Depois de Matadouro cinco, chega-nos Pequeno-almoço de campeões, de Kurt Vonnegut, com selo da Alfaguara e tradução de Miguel Cardoso.
Depois de uma sátira particularmente incisiva sobre a guerra, este é mais um livro desconcertante e irreverente do autor norte-americano, cuja imaginação corre aqui livremente, sem limites de criação. No entanto, o fantasma e o trauma da guerra continuam presentes, sempre mencionados de forma derrisória pelo narrador:
“O Vietname era um país onde a América estava a tentar fazer com que as pessoas deixassem de ser comunistas atirando coisas para cima delas de aviões.” (p. 108)
(Não deixa aliás de ser curioso como involuntariamente se têm multiplicado os romances que tenho lido sobre o Vietname ou sobre a guerra no Vietname.)
O protagonista deste romance – se é que se lhe pode chamar assim, uma vez que por vezes nem se compreende se de facto a prosa compõe uma narrativa – é o escritor de ficção científica Kilgore Trout, uma das mais conhecidas personagens de Kurt Vonnegut. Em paralelo, encontra-se a personagem de Wayne Hoover, um bem-sucedido vendedor de carros – e sócio de inúmeros outros negócios. Entretanto temos ainda uma voz que nos narra na primeira pessoa, assumindo-se plenamente como o criador das outras personagens, e que elucida o leitor que estas só fazem aquilo que ele pretende que façam.
“Ali mesmo no bar, a espreitar através dos meus vazios para um mundo que eu próprio tinha criado, dei por mim a dizer a seguinte palavra, em surdina: esquizofrenia.” (p. 221)
E é esse o sentimento que perpassa ao longo desta narrativa – o de uma escrita esquizofrénica e desconcertante.
Uma narrativa frenética, de prosa torrentosa, muitas vezes desviando-se do seu curso, onde chegam a surgir pequenos desenhos quase como rabiscos que pretendem ilustrar algumas das referências feitas. Dessa forma, o autor compõe a paisagem humana de uma certa América, de forma irónica, risível até.

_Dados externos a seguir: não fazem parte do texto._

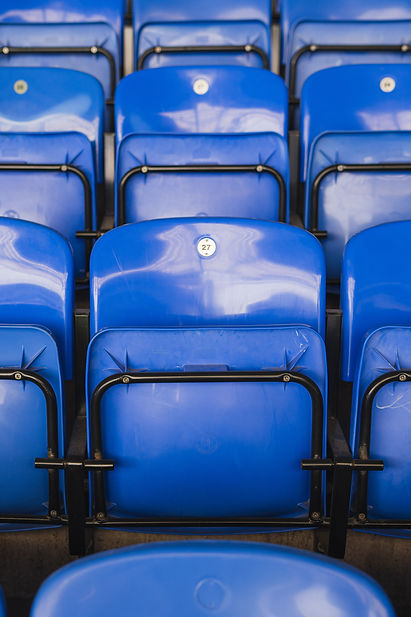
Where is `seats`? The image size is (411, 617). seats is located at coordinates (223, 595), (33, 265), (191, 254), (379, 268), (384, 109), (192, 102), (47, 102), (73, 10), (204, 7), (352, 17).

Um autor-narrador que se equipara mesmo a Deus: “Ali, na penumbra do bar, eu estava em pé de igualdade com o Criador do Universo.” (p. 229)
Este é ainda um romance que desconstrói convenções literárias, imbuído de uma metareflexividade explícita profundamente irónica e até risível. Veja-se a seguinte passagem em que o narrador parece reflectir um pouco sobre os princípios da ficção e logo em seguida passar ao cómico e ao absurdo. Quando nos fala de uma romancista, sobre quem assume não ter qualquer respeito, afirma que ela fazia “com que as pessoas acreditassem que a vida tinha personagens principais, personagens secundárias, pormenores significativos e pormenores insignificantes, que continha lições a serem aprendidas, provas a serem superadas, e um princípio, um meio e um fim.” E logo em seguida este narrador – que pode ser facilmente tomado como o próprio autor (até porque ambos estão por volta dos 50 anos no momento da escrita) – declara veementemente que com a idade vai ficando cada vez mais estarrecido e enraivecido com as decisões idiotas dos seus compatriotas que de forma inocente e natural se comportam de modo abominável: “eles só estavam a fazer o melhor que conseguiam para viver como as pessoas inventadas nos livros de histórias. Era por isso que os americanos disparavam uns contra os outros com tanta frequência: era uma convenção literária muito conveniente para dar por concluídos contos e romances.” (p. 239)
Voltando às personagens centrais: Kilgore Trout descobre, horrorizado, que Wayne Hoover, interpreta à letra as rocambolescas teorias apresentadas nos seus livros – livros esses que aliás escreveu em catadupa, sem sequer se preocupar em deles tirar proveito, uma vez que foi descobrindo acidentalmente que as suas histórias eram publicadas nesta ou naquela revista.